Bangladesh

Le 29 décembre, la Ligue Awami a remporté une victoire écrasante aux premières élections législatives organisées depuis sept ans, qui se sont déroulées d’une manière générale dans le calme. Malgré une réforme institutionnelle et l’allègement, avant le scrutin, de mesures prises dans le cadre de l’état d’urgence, le droit à la liberté de réunion et d’association restait soumis à des restrictions. Dans tous le pays, plusieurs dizaines de milliers de militants politiques qui tentaient semble-t-il de se rassembler pacifiquement dans les locaux de leur parti ont été arrêtés. La police a eu recours à une force excessive pour disperser des rassemblements pacifiques ; des personnes qui y participaient ont été blessées. Au moins 54 personnes auraient été victimes d’exécutions extrajudiciaires imputables à des membres de la police et du Bataillon d’action rapide (RAB) au cours des six premiers mois de l’année. Nul n’a eu à rendre des comptes pour ces homicides. Au moins 185 personnes ont été condamnées à mort et cinq hommes ont été exécutés.
Le gouvernement intérimaire a poursuivi les réformes institutionnelles tout au long de l’année. L’Ordonnance portant création d’une Commission nationale des droits humains est entrée en application en septembre. En octobre a été promulguée une Ordonnance sur le droit à l’information, qui permet aux citoyens d’accéder aux informations détenues par des organismes publics. Ce texte ne s’appliquait toutefois pas à huit organismes chargés de la sécurité, hormis les cas où les informations sollicitées concernaient des affaires de corruption ou de violations des droits humains.

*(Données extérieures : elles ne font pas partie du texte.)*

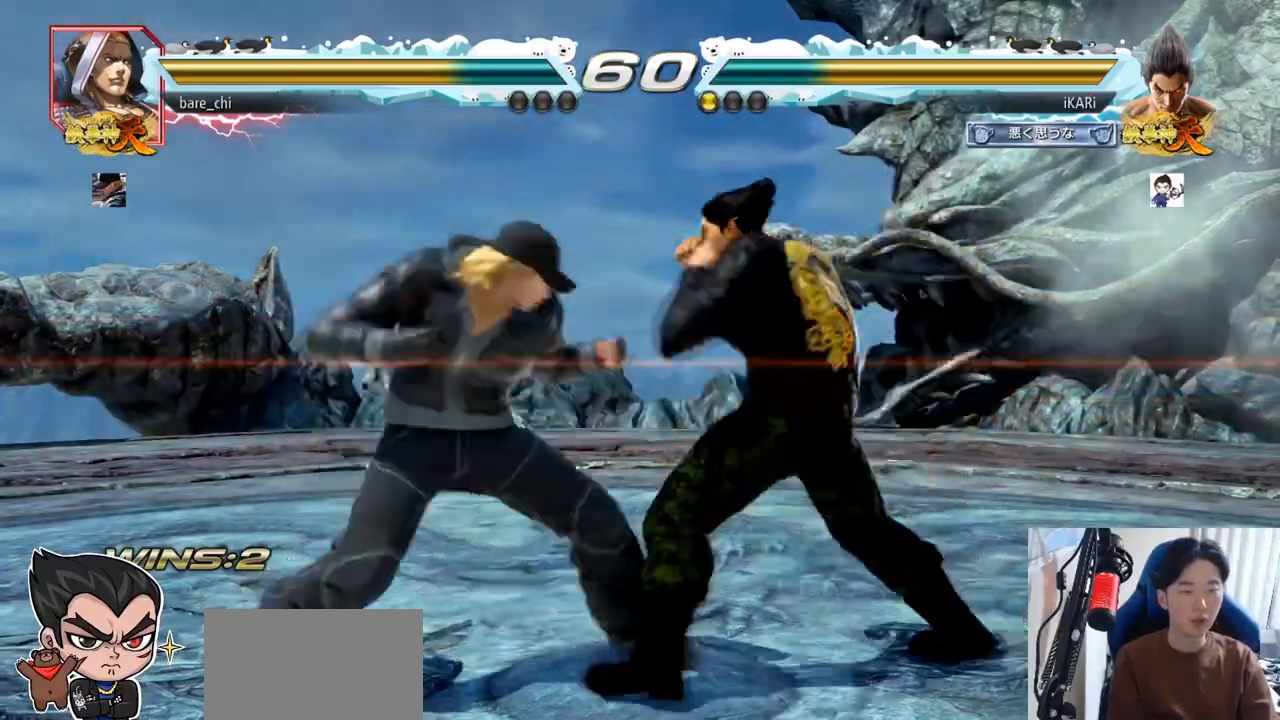
{"buttons": [], "left_stick": "right", "events": [[334, "left_stick", "right"]]}
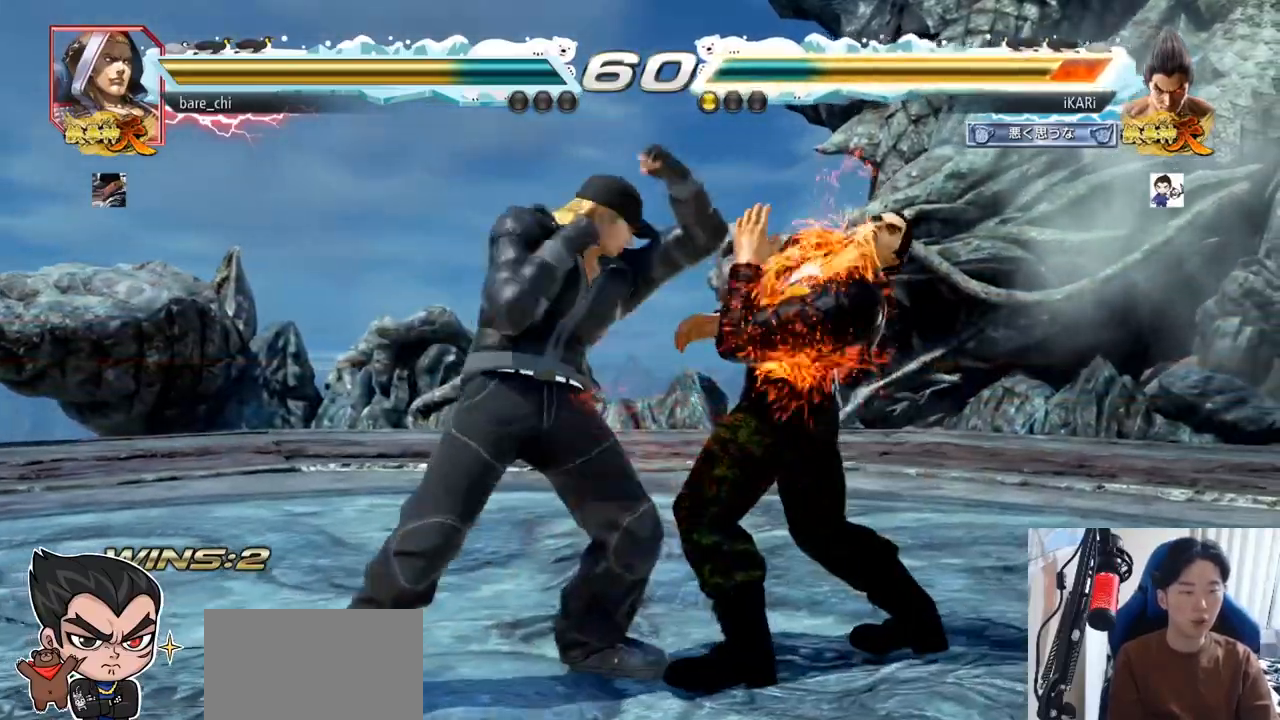
{"buttons": [], "left_stick": "center", "events": [[100, "left_stick", "center"], [166, "left_stick", "down"], [233, "left_stick", "center"]]}
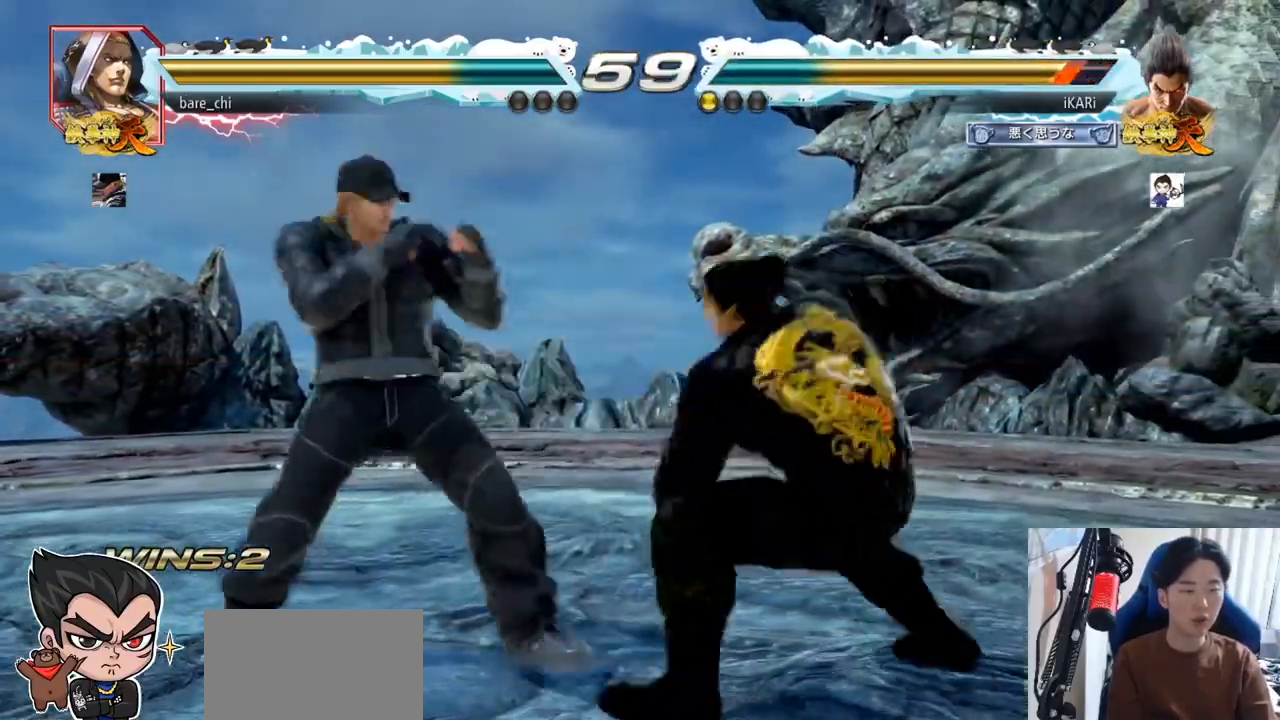
{"buttons": [], "left_stick": "down", "events": [[17, "left_stick", "right"], [350, "left_stick", "center"], [450, "left_stick", "down"]]}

CHEF DE L’ÉTAT : Iajuddin Ahmed
CHEF DU GOUVERNEMENT : Fakhruddin Ahmed
PEINE DE MORT : maintenue
POPULATION : 161,3 millions
ESPÉRANCE DE VIE  : 63,1 ans
MORTALITÉ DES MOINS DE CINQ ANS (M/F)  : 68 / 67 ‰
TAUX D’ALPHABÉTISATION DES ADULTES : 47,5 %

Contexte

L’année a débuté sous un gouvernement intérimaire soutenu par l’armée qui maintenait les restrictions imposées en vertu de l’état d’urgence proclamé le 11 janvier 2007. Elle s’est terminée par des élections, qui ont été remportées à une majorité écrasante par la Ligue Awami, quelques semaines seulement après la levée de l’état d’urgence, le 17 décembre.
L’incertitude quant à la volonté des autorités militaires de permettre la reprise du processus démocratique a été dissipée par la tenue des élections législatives, le 29 décembre. Deux alliances politiques – l’une dirigée par Sheikh Hasina de la Ligue Awami et l’autre par Khaleda Zia du Parti nationaliste du Bangladesh (BNP) – ont participé au scrutin. Il restait à savoir si le nouveau gouvernement allait utiliser cette occasion unique pour tenir les promesses faites durant la campagne électorale et renforcer la protection des droits humains.
Les femmes continuaient d’être victimes de discrimination tant dans la loi qu’en pratique. Des actes de violence contre des femmes ont été signalés, notamment des coups, des agressions à l’acide et des assassinats liés à la dot. En mars, le gouvernement a annoncé l’adoption de modifications à la Politique nationale de promotion de la femme, l’objectif étant de renforcer l’égalité entre hommes et femmes. Ces modifications ne sont toutefois pas entrées en vigueur, leur annonce ayant suscité une vive résistance de la part de groupes islamistes qui soutenaient massivement qu’elles étaient contraires au droit musulman en matière d’héritage.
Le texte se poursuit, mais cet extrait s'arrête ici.